La ruine de l’Armada fut confirmée dans la journée et les proches du roi cachèrent si peu leurs quolibets qu’Henri III dut les modérer et leur demander de dissimuler leur joie. Après tout, expliqua-t-il, pince-sans-rire, l’Armada était bénite par le Saint-Père et avait pour dessein de ruiner les hérétiques; personne ne pouvait donc se réjouir de son échec.

Pourtant, dans les jours suivants, le roi apparut plus sûr de lui, tout en ne mesurant pas son amitié envers son cher et aimé cousin. Il assura au cardinal de Guise, frère du duc, qu’il aurait la légation d’Avignon. À Charles de Mayenne, il promit une armée pour réduire les huguenots du Dauphiné. Enfin il s’engagea à remettre les Sceaux à l’archevêque de Lyon, l’un des plus proches conseillers du Balafré.

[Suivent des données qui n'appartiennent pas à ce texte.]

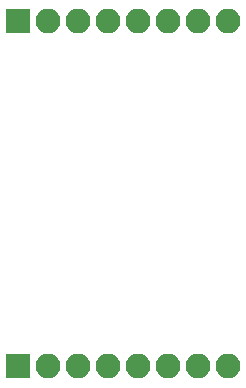
<source format=gbs>
G04 #@! TF.FileFunction,Soldermask,Bot*
%FSLAX46Y46*%
G04 Gerber Fmt 4.6, Leading zero omitted, Abs format (unit mm)*
G04 Created by KiCad (PCBNEW 4.0.7-e2-6376~58~ubuntu17.04.1) date Fri Oct 27 10:19:20 2017*
%MOMM*%
%LPD*%
G01*
G04 APERTURE LIST*
%ADD10C,0.100000*%
%ADD11R,2.100000X2.100000*%
%ADD12O,2.100000X2.100000*%
G04 APERTURE END LIST*
D10*
D11*
X167640000Y-135255000D03*
D12*
X170180000Y-135255000D03*
X172720000Y-135255000D03*
X175260000Y-135255000D03*
X177800000Y-135255000D03*
X180340000Y-135255000D03*
X182880000Y-135255000D03*
X185420000Y-135255000D03*
D11*
X167640000Y-106045000D03*
D12*
X170180000Y-106045000D03*
X172720000Y-106045000D03*
X175260000Y-106045000D03*
X177800000Y-106045000D03*
X180340000Y-106045000D03*
X182880000Y-106045000D03*
X185420000Y-106045000D03*
M02*

</source>
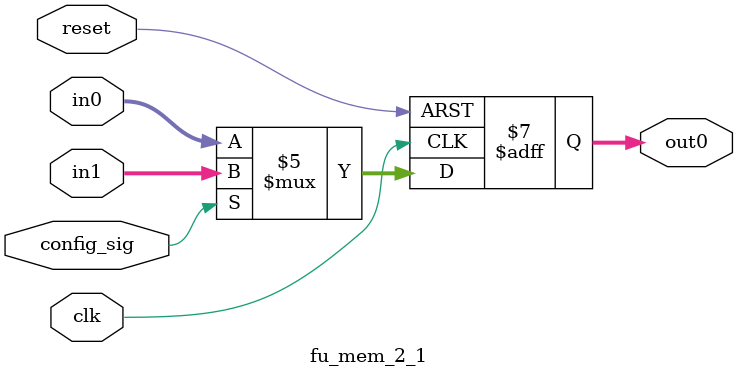
<source format=v>

module fu_mem_2_1(clk, reset, config_sig, in0, in1, out0);
    parameter size = 32;
    // Specifying the ports
    input clk, reset, config_sig;
    input [size-1:0] in0, in1;
    output reg [size-1:0] out0;

    always @(posedge clk, posedge reset)
        if (reset == 1)
            out0 <= 0;
        else if (config_sig == 0)
            out0 <= in0;
        else
            out0 <= in1;
endmodule


</source>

Quant au cardinal de Bourbon, reconnu comme plus proche parent de son sang, il lui donna le droit de créer un maître de chaque métier dans toutes les villes du royaume. Un privilège qui allait encore plus l’enrichir.

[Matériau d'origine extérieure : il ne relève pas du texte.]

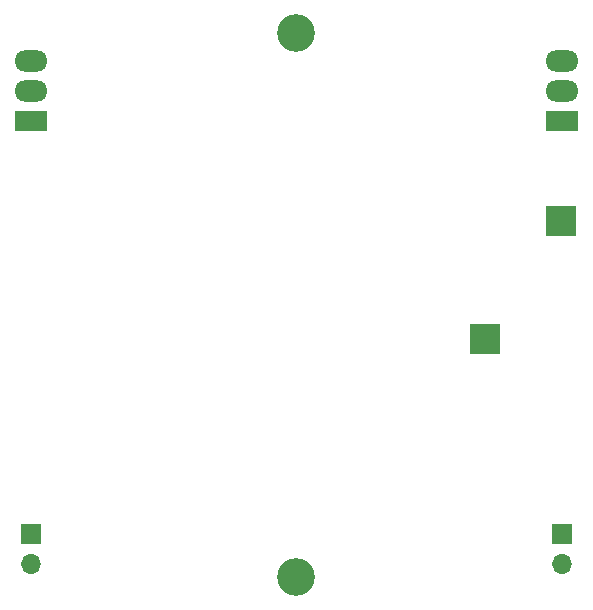
<source format=gbs>
G04 #@! TF.GenerationSoftware,KiCad,Pcbnew,8.0.5*
G04 #@! TF.CreationDate,2024-11-25T19:05:47-05:00*
G04 #@! TF.ProjectId,Neo7SegmentMini,4e656f37-5365-4676-9d65-6e744d696e69,rev?*
G04 #@! TF.SameCoordinates,Original*
G04 #@! TF.FileFunction,Soldermask,Bot*
G04 #@! TF.FilePolarity,Negative*
%FSLAX46Y46*%
G04 Gerber Fmt 4.6, Leading zero omitted, Abs format (unit mm)*
G04 Created by KiCad (PCBNEW 8.0.5) date 2024-11-25 19:05:47*
%MOMM*%
%LPD*%
G01*
G04 APERTURE LIST*
%ADD10R,2.800000X1.800000*%
%ADD11O,2.800000X1.800000*%
%ADD12R,1.700000X1.700000*%
%ADD13O,1.700000X1.700000*%
%ADD14C,3.200000*%
%ADD15R,2.500000X2.500000*%
G04 APERTURE END LIST*
D10*
X195500000Y-59000000D03*
D11*
X195500000Y-56460000D03*
X195500000Y-53920000D03*
D10*
X150500000Y-59000000D03*
D11*
X150500000Y-56460000D03*
X150500000Y-53920000D03*
D12*
X150500000Y-94000000D03*
D13*
X150500000Y-96540000D03*
D14*
X173000000Y-51600000D03*
D12*
X195500000Y-94000000D03*
D13*
X195500000Y-96540000D03*
D14*
X173000000Y-97600000D03*
D15*
X195400000Y-67500000D03*
X189000000Y-77500000D03*
M02*

</source>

Nicolas Poulain, soulagé par la défaite espagnole et peu désireux de simuler l’amitié envers la Ligue, rôle déjà joué pendant trois ans, demanda alors son congé pour quelques jours. Il se rendit à Rouen où il retrouva avec un grand bonheur sa femme et ses enfants. Des rumeurs avaient dû filtrer sur son nouvel état car, un soir, dans leur couche, après une longue étreinte, Marguerite lui expliqua que les échevins et plusieurs parlementaires étaient venus pour lui présenter de respectueux hommages.

Cette semaine fut donc le temps du bonheur, hélas court, car à la fin du mois, Nicolas, le cœur serré, partit pour Blois où la cour se rendait.

C’est là qu’il apprit que Guise n’avait pu obtenir l’office de connétable qu’il réclamait.

1 Le grand maître avait autorité sur tous les services de la cour, les commensaux, la garde et les gentilshommes.